While the holiday season calls for celebration, artists Raffaella Hanley, Carol Civre and Will Sheldon want to remind you to stay sustainable. According to the National Environment Education Foundation, Americans discard of 25% more waste during the holiday season, which nets out to one million extra tons of garbage each week. Since founding Lou Dallas in 2013, Hanley has committed herself to building collections on a sustainable framework, incorporating most of her materials using sourced surplus fabric found in warehouses, from donations or leftover upholstery.
For almost seven years, Hanley has been designing clothes out her Brooklyn apartment. Partially named after Bruce Willis' character from The Fifth Element, her brand has become recognizable for its signature twisted, romantic-punk style. "Lou Dallas is the accent piece for the wardrobe you already have," she says, creating clothing to transport you to a time period that hasn't yet happened.
Photographed by James Emmerman for PAPER, Hanley's newest pieces are featured in collaboration with Sheldon and Civre. Sheldon, a tattoo artist at NYC's Fun City, met Hanley when she showed up at his show at Cleopatra's Gallery. Civre met Hanley on Instagram, she says, "Where I seem to meet most people these days."
The trio's work is featured here as a reminder of excess during the holidays, from the heaps of material in a Black Friday bundle, to the amount of gifts regifted or left in the trash. Inspired by Christmas elves, Macy's Department store window displays and the flowers, fairies and fabrics of Will Sheldon's illustrations, Lou Dallas invites you to shop sustainably and responsibly. "We wanted to create something fun and festive, while touching on an important topic," Civre says.
PAPER sat down with the three collaborators to talk about inspiration, the holidays and 2020.
All clothing: Lou Dallas
Do you have an early childhood memory that stands out as being especially formative in influencing your style?
Raffaella Hanley: Watching the 5th Element for the first time!
How did you incorporate Will Sheldon's art into the new pieces?
Raffaella: I usually give Will a mood board and he comes back to me with sketches and we go from there. Will's work has either been silk screened or airbrushed onto the garments.
Where do you get inspiration from?
Carol Civre: I try really hard to make digital work that doesn't look digital. I think it's really easy to fall into an internet aesthetic when working in 3D because of the shiny materials and futuristic graphics — and there's nothing wrong with that, but it isn't for me. I draw more of my inspiration from art forms like oil painting, photography, even airbrushed illustrations rather than from computer graphics. So I guess my artistic style is CGI with a more DIY/organic feel to it.
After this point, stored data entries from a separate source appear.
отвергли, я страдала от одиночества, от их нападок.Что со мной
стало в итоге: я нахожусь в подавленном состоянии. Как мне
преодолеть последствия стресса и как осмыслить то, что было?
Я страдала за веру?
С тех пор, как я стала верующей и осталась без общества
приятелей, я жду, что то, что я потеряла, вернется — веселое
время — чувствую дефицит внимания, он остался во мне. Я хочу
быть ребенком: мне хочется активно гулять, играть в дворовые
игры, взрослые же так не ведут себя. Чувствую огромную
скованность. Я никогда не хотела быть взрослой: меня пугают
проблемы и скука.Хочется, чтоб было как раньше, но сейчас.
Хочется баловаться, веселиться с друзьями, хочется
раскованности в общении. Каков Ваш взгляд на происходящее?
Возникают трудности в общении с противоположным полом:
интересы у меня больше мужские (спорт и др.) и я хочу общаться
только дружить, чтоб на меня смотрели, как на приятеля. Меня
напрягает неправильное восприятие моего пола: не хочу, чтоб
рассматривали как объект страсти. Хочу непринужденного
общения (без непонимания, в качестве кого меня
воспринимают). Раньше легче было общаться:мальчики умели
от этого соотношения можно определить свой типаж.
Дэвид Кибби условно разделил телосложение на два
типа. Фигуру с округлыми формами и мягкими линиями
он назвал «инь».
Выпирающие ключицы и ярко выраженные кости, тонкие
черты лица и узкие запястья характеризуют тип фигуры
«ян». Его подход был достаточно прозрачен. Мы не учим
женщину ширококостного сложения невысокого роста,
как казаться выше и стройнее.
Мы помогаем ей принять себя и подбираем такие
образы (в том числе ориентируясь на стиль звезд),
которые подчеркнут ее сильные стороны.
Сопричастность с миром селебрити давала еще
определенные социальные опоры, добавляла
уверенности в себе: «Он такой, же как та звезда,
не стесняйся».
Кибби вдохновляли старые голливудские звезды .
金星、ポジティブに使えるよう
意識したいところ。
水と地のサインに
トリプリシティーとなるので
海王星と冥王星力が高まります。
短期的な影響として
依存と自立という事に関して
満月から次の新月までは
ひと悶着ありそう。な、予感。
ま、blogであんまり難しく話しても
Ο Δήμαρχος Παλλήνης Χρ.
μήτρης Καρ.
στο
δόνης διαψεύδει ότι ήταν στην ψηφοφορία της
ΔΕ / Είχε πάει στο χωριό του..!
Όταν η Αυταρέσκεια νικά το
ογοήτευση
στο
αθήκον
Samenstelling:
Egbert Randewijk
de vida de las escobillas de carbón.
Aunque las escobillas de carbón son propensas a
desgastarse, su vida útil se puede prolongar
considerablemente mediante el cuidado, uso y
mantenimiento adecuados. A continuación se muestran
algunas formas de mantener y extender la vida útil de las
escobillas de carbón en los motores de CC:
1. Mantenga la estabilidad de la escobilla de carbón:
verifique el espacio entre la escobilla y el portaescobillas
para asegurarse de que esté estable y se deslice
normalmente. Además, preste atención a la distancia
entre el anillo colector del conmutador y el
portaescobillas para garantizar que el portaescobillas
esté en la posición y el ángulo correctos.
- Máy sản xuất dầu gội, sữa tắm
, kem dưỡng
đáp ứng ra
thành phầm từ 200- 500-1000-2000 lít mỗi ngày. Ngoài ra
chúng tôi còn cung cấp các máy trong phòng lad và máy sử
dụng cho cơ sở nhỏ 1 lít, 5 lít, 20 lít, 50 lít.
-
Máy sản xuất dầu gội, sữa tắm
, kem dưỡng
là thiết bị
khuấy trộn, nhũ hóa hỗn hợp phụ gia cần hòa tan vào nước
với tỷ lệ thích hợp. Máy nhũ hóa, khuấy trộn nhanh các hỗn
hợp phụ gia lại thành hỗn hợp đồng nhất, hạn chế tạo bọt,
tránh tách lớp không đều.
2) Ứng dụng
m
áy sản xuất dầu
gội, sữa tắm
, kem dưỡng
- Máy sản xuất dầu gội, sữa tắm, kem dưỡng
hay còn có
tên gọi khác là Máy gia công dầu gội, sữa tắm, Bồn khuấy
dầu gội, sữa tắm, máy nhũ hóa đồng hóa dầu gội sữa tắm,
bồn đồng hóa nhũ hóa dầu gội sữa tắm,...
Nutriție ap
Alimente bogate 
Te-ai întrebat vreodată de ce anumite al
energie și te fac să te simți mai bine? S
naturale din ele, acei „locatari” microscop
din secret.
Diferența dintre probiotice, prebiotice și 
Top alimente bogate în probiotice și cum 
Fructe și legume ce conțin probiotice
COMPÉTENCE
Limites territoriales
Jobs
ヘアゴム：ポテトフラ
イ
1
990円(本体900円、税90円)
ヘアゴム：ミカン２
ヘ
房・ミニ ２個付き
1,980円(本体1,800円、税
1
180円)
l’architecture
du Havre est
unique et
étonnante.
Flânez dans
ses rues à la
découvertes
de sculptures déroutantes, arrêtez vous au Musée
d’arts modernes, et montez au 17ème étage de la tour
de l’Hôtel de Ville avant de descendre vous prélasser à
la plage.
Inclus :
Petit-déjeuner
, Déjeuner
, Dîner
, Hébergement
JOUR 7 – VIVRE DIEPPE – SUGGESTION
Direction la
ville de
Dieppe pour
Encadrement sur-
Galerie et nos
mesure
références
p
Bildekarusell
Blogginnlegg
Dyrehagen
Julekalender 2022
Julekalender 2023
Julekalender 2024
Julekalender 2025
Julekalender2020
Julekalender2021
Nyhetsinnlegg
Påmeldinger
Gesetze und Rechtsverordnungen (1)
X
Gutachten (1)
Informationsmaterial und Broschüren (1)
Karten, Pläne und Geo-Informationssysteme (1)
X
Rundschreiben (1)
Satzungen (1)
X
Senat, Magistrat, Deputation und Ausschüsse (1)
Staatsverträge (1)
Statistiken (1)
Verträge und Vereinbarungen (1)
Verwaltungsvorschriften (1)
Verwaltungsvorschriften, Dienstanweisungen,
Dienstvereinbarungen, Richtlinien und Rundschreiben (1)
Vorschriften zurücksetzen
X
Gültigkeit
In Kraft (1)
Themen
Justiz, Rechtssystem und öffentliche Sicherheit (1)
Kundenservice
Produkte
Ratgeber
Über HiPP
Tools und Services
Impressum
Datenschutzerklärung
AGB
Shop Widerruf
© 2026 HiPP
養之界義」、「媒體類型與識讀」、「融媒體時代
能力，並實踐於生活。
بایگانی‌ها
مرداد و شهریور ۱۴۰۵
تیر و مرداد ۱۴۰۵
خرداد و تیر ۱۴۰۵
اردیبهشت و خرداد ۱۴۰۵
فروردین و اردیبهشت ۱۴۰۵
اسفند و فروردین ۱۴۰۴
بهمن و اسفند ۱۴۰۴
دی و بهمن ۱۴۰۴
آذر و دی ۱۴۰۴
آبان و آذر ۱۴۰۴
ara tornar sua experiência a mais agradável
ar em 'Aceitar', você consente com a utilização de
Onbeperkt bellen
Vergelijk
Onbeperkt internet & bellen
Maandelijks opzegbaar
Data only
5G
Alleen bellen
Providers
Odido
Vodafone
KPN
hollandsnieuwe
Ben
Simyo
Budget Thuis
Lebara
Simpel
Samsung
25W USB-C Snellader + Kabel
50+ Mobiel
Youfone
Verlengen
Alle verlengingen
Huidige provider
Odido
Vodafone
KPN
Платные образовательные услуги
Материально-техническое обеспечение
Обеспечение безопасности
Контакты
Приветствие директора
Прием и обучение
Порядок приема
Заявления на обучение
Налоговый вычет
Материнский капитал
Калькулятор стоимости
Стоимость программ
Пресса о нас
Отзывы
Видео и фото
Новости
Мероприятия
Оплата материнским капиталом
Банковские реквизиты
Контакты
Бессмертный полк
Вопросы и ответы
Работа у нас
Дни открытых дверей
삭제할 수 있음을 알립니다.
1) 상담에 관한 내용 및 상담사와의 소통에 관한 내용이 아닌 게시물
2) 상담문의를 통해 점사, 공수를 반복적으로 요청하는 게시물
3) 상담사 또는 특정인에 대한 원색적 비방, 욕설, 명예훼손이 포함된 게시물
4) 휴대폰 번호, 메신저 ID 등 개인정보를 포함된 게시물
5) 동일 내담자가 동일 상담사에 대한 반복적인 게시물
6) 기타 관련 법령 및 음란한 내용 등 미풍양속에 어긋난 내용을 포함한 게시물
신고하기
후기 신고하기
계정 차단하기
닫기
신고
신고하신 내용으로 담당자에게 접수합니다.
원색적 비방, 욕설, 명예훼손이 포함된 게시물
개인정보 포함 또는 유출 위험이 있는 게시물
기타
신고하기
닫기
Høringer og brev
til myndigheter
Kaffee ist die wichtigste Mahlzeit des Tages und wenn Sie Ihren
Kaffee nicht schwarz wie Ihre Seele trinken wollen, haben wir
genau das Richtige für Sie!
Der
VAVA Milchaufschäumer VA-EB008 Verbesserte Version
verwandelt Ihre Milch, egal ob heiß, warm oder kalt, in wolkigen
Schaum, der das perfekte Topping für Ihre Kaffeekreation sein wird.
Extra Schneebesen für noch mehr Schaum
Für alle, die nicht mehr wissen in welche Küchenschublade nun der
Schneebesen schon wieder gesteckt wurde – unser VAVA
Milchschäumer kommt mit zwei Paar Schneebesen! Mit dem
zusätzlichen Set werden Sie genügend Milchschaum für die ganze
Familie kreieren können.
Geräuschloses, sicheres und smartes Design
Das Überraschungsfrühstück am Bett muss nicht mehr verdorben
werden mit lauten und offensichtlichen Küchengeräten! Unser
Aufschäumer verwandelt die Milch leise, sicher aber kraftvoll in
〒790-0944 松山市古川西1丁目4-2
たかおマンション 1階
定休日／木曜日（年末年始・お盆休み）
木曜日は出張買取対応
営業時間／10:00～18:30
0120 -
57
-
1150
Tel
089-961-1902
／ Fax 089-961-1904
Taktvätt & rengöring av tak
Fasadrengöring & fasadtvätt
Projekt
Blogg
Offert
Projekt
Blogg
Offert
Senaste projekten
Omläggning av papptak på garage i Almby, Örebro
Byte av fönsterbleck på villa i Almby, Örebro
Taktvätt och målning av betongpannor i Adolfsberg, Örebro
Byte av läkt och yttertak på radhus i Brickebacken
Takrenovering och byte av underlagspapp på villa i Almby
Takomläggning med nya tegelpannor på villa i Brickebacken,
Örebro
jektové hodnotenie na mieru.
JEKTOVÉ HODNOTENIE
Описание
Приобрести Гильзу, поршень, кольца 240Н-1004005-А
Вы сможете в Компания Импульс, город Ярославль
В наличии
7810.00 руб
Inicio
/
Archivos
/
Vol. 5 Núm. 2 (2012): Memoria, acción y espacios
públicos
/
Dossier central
Raffaella: I've been cutting up silk screen T-shirts that Will and I did maybe 2 years ago, and sewing them into a variety of different styles and incorporating other scrap fabric I have.
Will Sheldon: Flowers, fairies, witches, houses, trees, eyes, fabric.
How do you feel about the holidays?
Raffaella: I can't wait to listen to "You're A Mean One, Mr. Grinch" and be totally in-season.
Carol: I like that people put up really kitsch decorations and everyone considers it totally normal and acceptable. My mom made an entirely pink Christmas tree this year.
All clothing: Lou Dallas
What is the best gift you've ever received?
Raffaella: My grandfather gave me an Anthony Van Dyck etching, which is a portrait of the artist Raffaello Sanzio da Urbino, who my parents named me after.
Carol: A ticket to the Westminster Dog Show for my 23rd birthday.
What are you most looking forward to in 2020?
Raffaella: Creating new work.
Carol: Throwing a murder mystery party. It takes place in the fashion industry.
All clothing: Lou Dallas
About the artists:
After studying painting at the Rhode Island School of Design, Raffaella Hanley quickly realized that her interests lie in acetates, not acrylics. She soon began to pour her creative energy into assisting fellow RISD alum Mike Eckhaus and Zoe Latta to launch Eckhaus Latta's first collection. Hanley was nominated as a finalist for the 2019 CFDA/Vogue Fashion Fund, where she showcased her work
Carol Civre found herself on her current path in a roundabout way. She majored in Fine Arts at NYU Steinhardt, where she studied everything from printmaking to woodworking and SFX makeup. For Civre, a senior-year excursion into digital engineering cemented her interest in 3D design, and for the past several years she has been honing her skills, working on projects for Crocs, Opening Ceremony and Helmut Lang.
Will Sheldon is an artist based in NYC. He initially started tattooing to make money so he could practice music. He first practiced on himself before he began tattooing others professionally.